--- Data to use Enclosed Below ---

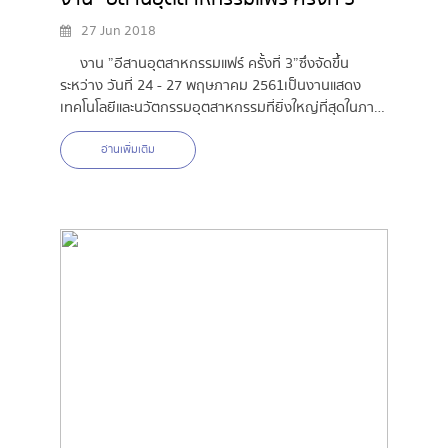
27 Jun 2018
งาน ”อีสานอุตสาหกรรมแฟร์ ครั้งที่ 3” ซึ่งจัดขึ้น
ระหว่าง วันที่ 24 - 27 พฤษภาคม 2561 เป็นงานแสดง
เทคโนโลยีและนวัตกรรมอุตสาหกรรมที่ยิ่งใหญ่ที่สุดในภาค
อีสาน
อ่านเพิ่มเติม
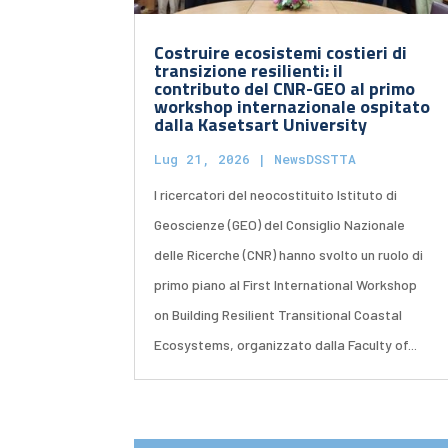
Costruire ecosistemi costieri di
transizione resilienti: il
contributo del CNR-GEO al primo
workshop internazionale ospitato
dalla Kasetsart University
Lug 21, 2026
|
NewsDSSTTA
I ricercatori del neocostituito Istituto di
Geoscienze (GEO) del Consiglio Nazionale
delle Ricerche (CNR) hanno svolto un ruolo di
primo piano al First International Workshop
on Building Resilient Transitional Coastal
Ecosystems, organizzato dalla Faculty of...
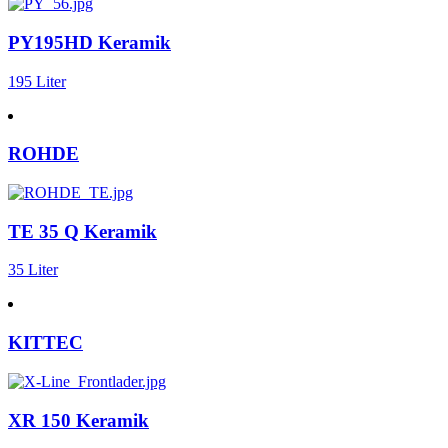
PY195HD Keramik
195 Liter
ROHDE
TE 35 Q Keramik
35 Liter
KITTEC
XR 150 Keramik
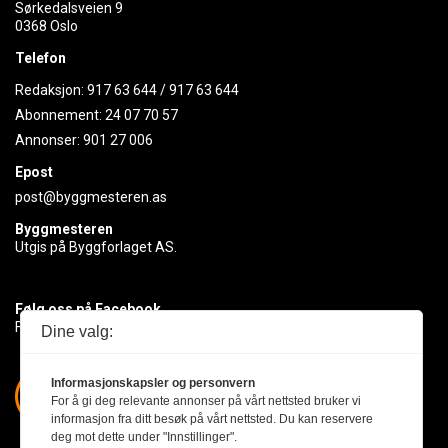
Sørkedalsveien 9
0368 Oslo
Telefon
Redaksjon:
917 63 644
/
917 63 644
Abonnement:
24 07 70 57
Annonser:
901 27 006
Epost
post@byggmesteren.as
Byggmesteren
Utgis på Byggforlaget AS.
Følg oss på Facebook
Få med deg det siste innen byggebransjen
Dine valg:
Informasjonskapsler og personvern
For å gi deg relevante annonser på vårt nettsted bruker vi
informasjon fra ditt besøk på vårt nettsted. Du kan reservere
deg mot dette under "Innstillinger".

--- End of Enclosed Data to use ---
--- Data to use Enclosed Below ---

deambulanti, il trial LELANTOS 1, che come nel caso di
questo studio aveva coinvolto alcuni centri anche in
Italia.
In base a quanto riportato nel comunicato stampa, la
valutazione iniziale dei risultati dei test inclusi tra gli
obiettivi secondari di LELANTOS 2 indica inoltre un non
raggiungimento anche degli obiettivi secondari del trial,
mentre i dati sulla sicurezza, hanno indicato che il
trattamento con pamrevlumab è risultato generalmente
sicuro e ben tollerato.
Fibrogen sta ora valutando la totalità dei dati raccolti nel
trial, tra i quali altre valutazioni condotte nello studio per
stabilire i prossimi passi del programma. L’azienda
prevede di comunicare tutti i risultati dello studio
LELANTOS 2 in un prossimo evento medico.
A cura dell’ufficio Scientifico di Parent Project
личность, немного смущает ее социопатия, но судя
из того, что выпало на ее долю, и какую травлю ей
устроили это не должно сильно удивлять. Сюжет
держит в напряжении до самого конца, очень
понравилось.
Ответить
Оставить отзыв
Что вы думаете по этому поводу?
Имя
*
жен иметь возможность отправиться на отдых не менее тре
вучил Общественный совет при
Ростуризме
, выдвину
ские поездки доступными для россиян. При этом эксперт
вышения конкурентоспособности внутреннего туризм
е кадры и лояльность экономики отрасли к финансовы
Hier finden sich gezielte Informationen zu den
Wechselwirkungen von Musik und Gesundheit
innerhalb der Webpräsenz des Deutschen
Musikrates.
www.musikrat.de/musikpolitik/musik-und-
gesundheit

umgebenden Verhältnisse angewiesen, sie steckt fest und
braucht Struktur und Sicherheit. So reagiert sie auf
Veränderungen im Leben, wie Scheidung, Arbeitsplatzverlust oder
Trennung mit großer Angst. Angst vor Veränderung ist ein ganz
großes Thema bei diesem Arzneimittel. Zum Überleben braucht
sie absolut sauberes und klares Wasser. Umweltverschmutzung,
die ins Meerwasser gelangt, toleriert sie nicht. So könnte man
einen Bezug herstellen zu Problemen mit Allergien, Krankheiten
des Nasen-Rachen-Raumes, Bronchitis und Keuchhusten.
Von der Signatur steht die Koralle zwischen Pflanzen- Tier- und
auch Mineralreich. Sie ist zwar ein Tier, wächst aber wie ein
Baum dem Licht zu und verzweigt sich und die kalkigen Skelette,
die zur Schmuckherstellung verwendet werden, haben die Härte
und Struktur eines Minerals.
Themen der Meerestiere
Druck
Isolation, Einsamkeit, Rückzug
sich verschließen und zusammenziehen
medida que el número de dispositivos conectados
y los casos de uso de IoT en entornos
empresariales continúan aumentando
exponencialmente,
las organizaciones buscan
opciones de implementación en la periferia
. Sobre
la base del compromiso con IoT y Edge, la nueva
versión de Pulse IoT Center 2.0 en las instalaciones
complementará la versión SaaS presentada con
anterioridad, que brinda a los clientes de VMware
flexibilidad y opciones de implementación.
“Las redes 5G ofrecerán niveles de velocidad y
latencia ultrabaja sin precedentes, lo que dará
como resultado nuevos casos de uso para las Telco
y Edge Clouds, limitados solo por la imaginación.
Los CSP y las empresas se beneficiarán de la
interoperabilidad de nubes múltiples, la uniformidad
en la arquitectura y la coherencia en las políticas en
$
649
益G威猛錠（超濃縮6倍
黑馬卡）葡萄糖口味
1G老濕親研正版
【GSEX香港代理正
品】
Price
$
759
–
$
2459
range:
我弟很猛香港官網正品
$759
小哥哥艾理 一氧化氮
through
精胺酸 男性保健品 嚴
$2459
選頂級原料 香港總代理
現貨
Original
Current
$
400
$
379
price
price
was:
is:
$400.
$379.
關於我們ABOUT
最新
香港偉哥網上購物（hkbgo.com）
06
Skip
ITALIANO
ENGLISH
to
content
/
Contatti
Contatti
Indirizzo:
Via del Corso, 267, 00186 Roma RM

--- End of Enclosed Data to use ---

Aim of the exercise: Please copy out the lines starting at the one containing "Costruire ecosistemi costieri di" and ending at the one containing "XR 150 Keramik", replacing "Keramik" with "Ceramica" and changing nothing else. Leave the pictures out of your answer.

Expected answer:
Costruire ecosistemi costieri di
transizione resilienti: il
contributo del CNR-GEO al primo
workshop internazionale ospitato
dalla Kasetsart University
Lug 21, 2026
|
NewsDSSTTA
I ricercatori del neocostituito Istituto di
Geoscienze (GEO) del Consiglio Nazionale
delle Ricerche (CNR) hanno svolto un ruolo di
primo piano al First International Workshop
on Building Resilient Transitional Coastal
Ecosystems, organizzato dalla Faculty of...
PY195HD Ceramica
195 Liter
ROHDE
TE 35 Q Ceramica
35 Liter
KITTEC
XR 150 Ceramica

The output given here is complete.